PASSAGE
Près de 90 % de la production mondiale d'opium
La production d’opium – substance psychotrope produite à partir de la fleur de pavot – a proportionnellement explosé en Afghanistan : elle est estimée à 9 000 tonnes en 2017, soit 87 % de plus que l’année précédente. Cette intensification est liée à l’augmentation de la surface de terres cultivées mais aussi à la croissance du rendement. Cette année, les paysans ont pu compter sur un rendement de 27,3 kg en moyenne par hectare cultivé, soit 15 % de plus qu’en 2016.
Les facteurs expliquant cette constante augmentation sont multiples. Le rapport de l’ONU évoque l’instabilité politique, la corruption, le manque de contrôle gouvernemental et la dégradation sécuritaire. Le Helmand, par exemple, compte aussi parmi les régions les plus troublées du pays et échappe en grande partie au contrôle du gouvernement. À l’instar de nombreuses autres provinces.
Le gouvernement afghan contrôle à peine 60 % du pays, contre 66 % l'an dernier, selon l'inspecteur général spécial des États-Unis pour la reconstruction de l'Afghanistan. Le Sigar, l'organisme américain chargé du contrôle des dépenses de Washington en Afghanistan, a de son côté recensé plus de 6 500 incidents sécuritaires – attaques, bombes, fusillades – au cours de la première moitié de l’année.
La pauvreté est aussi en cause : en Afghanistan, tous les indicateurs économiques sont au rouge et le revenu intérieur brut a baissé de 25 % au cours des six premiers mois de l'année, selon le Sigar. Et si le pavot finance les Taliban, il fait également vivre des millions de paysans. Selon l’ONUDC, la production de pavot en 2017 a rapporté 1,39 milliards de dollars. Une manne qui rend la lutte difficile : ni les Américains ni le gouvernement ne veulent priver les Afghans de leur principal gagne-pain.

LIGNES FOURNIES
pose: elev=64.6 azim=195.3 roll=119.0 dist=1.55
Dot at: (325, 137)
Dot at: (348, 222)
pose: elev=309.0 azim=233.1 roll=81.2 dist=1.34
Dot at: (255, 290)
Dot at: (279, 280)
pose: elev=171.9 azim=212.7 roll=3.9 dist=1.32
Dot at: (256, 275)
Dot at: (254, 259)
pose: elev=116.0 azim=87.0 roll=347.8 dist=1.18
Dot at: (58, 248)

CONSIGNES
1. D'après le passage, quel rendement moyen par hectare cultivé les paysans ont-ils obtenu cette année ?
2. Énumérez les facteurs que le rapport de l'ONU évoque dans le passage.
3. Citez sans rien modifier l'extrait du passage qui va de « Les facteurs expliquant » jusqu'à « nombreuses autres provinces. ».

RÉPONSES
1. 27,3 kg en moyenne par hectare cultivé.

2.
- l'instabilité politique
- la corruption
- le manque de contrôle gouvernemental
- la dégradation sécuritaire

3.
Les facteurs expliquant cette constante augmentation sont multiples. Le rapport de l’ONU évoque l’instabilité politique, la corruption, le manque de contrôle gouvernemental et la dégradation sécuritaire. Le Helmand, par exemple, compte aussi parmi les régions les plus troublées du pays et échappe en grande partie au contrôle du gouvernement. À l’instar de nombreuses autres provinces.